DATA FOR THIS TASK →
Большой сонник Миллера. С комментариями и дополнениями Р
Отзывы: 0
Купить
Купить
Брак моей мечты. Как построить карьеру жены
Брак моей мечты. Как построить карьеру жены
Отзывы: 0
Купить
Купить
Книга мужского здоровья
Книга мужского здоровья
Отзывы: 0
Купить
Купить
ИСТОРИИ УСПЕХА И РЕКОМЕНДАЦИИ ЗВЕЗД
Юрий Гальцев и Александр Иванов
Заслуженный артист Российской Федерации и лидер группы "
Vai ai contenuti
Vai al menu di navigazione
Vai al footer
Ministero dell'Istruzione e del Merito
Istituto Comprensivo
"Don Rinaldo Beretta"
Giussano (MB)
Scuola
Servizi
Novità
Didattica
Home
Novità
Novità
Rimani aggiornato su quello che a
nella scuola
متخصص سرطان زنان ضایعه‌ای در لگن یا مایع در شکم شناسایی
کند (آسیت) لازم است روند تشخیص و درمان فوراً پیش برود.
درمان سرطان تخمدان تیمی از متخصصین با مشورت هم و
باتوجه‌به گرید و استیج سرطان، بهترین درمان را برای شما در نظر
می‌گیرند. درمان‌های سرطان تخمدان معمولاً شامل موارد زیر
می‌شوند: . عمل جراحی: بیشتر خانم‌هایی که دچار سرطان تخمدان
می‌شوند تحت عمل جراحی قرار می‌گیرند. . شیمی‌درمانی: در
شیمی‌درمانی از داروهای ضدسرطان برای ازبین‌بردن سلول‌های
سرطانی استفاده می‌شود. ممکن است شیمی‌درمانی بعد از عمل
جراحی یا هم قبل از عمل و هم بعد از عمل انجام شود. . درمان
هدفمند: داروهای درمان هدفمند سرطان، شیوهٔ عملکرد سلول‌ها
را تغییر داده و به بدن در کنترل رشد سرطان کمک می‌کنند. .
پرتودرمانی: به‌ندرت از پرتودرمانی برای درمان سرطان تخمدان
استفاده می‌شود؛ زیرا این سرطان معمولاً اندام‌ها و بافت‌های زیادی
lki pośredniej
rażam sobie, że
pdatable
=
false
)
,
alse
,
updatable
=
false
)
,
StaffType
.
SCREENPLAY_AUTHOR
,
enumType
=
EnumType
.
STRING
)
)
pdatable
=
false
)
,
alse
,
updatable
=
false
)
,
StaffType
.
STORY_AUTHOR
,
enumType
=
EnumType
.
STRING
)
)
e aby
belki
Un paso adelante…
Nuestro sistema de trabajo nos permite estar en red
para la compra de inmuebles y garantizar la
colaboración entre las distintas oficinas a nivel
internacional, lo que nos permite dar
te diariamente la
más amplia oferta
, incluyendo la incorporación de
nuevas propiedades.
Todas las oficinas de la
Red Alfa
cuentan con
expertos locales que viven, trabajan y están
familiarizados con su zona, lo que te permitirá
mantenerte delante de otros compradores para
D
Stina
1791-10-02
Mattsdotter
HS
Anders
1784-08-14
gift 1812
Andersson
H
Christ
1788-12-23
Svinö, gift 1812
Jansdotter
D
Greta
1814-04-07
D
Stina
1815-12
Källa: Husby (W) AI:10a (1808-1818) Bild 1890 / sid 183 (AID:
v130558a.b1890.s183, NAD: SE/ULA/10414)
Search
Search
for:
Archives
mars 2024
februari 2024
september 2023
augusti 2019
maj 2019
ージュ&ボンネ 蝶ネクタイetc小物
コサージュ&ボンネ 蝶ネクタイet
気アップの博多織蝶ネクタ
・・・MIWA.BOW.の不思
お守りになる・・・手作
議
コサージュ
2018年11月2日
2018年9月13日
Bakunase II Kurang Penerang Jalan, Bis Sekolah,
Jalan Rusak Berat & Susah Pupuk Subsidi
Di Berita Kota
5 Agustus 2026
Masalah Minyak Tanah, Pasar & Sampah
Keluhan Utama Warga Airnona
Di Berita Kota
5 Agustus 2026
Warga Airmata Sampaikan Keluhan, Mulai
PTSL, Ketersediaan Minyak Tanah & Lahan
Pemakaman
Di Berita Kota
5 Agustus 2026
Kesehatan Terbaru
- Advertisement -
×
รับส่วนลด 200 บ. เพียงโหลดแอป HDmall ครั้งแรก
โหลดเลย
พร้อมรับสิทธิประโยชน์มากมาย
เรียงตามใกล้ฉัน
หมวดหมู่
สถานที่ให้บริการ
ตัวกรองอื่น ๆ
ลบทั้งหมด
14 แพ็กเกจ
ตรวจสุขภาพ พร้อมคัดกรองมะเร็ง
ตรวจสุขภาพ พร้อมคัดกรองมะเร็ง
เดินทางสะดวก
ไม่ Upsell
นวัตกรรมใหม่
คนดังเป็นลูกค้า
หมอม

INSTRUCTIONS TO FOLLOW → Each record above should be repeated exactly.

REPLY →
Большой сонник Миллера. С комментариями и дополнениями Р
Отзывы: 0
Купить
Купить
Брак моей мечты. Как построить карьеру жены
Брак моей мечты. Как построить карьеру жены
Отзывы: 0
Купить
Купить
Книга мужского здоровья
Книга мужского здоровья
Отзывы: 0
Купить
Купить
ИСТОРИИ УСПЕХА И РЕКОМЕНДАЦИИ ЗВЕЗД
Юрий Гальцев и Александр Иванов
Заслуженный артист Российской Федерации и лидер группы "
Vai ai contenuti
Vai al menu di navigazione
Vai al footer
Ministero dell'Istruzione e del Merito
Istituto Comprensivo
"Don Rinaldo Beretta"
Giussano (MB)
Scuola
Servizi
Novità
Didattica
Home
Novità
Novità
Rimani aggiornato su quello che a
nella scuola
متخصص سرطان زنان ضایعه‌ای در لگن یا مایع در شکم شناسایی
کند (آسیت) لازم است روند تشخیص و درمان فوراً پیش برود.
درمان سرطان تخمدان تیمی از متخصصین با مشورت هم و
باتوجه‌به گرید و استیج سرطان، بهترین درمان را برای شما در نظر
می‌گیرند. درمان‌های سرطان تخمدان معمولاً شامل موارد زیر
می‌شوند: . عمل جراحی: بیشتر خانم‌هایی که دچار سرطان تخمدان
می‌شوند تحت عمل جراحی قرار می‌گیرند. . شیمی‌درمانی: در
شیمی‌درمانی از داروهای ضدسرطان برای ازبین‌بردن سلول‌های
سرطانی استفاده می‌شود. ممکن است شیمی‌درمانی بعد از عمل
جراحی یا هم قبل از عمل و هم بعد از عمل انجام شود. . درمان
هدفمند: داروهای درمان هدفمند سرطان، شیوهٔ عملکرد سلول‌ها
را تغییر داده و به بدن در کنترل رشد سرطان کمک می‌کنند. .
پرتودرمانی: به‌ندرت از پرتودرمانی برای درمان سرطان تخمدان
استفاده می‌شود؛ زیرا این سرطان معمولاً اندام‌ها و بافت‌های زیادی
lki pośredniej
rażam sobie, że
pdatable
=
false
)
,
alse
,
updatable
=
false
)
,
StaffType
.
SCREENPLAY_AUTHOR
,
enumType
=
EnumType
.
STRING
)
)
pdatable
=
false
)
,
alse
,
updatable
=
false
)
,
StaffType
.
STORY_AUTHOR
,
enumType
=
EnumType
.
STRING
)
)
e aby
belki
Un paso adelante…
Nuestro sistema de trabajo nos permite estar en red
para la compra de inmuebles y garantizar la
colaboración entre las distintas oficinas a nivel
internacional, lo que nos permite dar
te diariamente la
más amplia oferta
, incluyendo la incorporación de
nuevas propiedades.
Todas las oficinas de la
Red Alfa
cuentan con
expertos locales que viven, trabajan y están
familiarizados con su zona, lo que te permitirá
mantenerte delante de otros compradores para
D
Stina
1791-10-02
Mattsdotter
HS
Anders
1784-08-14
gift 1812
Andersson
H
Christ
1788-12-23
Svinö, gift 1812
Jansdotter
D
Greta
1814-04-07
D
Stina
1815-12
Källa: Husby (W) AI:10a (1808-1818) Bild 1890 / sid 183 (AID:
v130558a.b1890.s183, NAD: SE/ULA/10414)
Search
Search
for:
Archives
mars 2024
februari 2024
september 2023
augusti 2019
maj 2019
ージュ&ボンネ 蝶ネクタイetc小物
コサージュ&ボンネ 蝶ネクタイet
気アップの博多織蝶ネクタ
・・・MIWA.BOW.の不思
お守りになる・・・手作
議
コサージュ
2018年11月2日
2018年9月13日
Bakunase II Kurang Penerang Jalan, Bis Sekolah,
Jalan Rusak Berat & Susah Pupuk Subsidi
Di Berita Kota
5 Agustus 2026
Masalah Minyak Tanah, Pasar & Sampah
Keluhan Utama Warga Airnona
Di Berita Kota
5 Agustus 2026
Warga Airmata Sampaikan Keluhan, Mulai
PTSL, Ketersediaan Minyak Tanah & Lahan
Pemakaman
Di Berita Kota
5 Agustus 2026
Kesehatan Terbaru
- Advertisement -
×
รับส่วนลด 200 บ. เพียงโหลดแอป HDmall ครั้งแรก
โหลดเลย
พร้อมรับสิทธิประโยชน์มากมาย
เรียงตามใกล้ฉัน
หมวดหมู่
สถานที่ให้บริการ
ตัวกรองอื่น ๆ
ลบทั้งหมด
14 แพ็กเกจ
ตรวจสุขภาพ พร้อมคัดกรองมะเร็ง
ตรวจสุขภาพ พร้อมคัดกรองมะเร็ง
เดินทางสะดวก
ไม่ Upsell
นวัตกรรมใหม่
คนดังเป็นลูกค้า
หมอม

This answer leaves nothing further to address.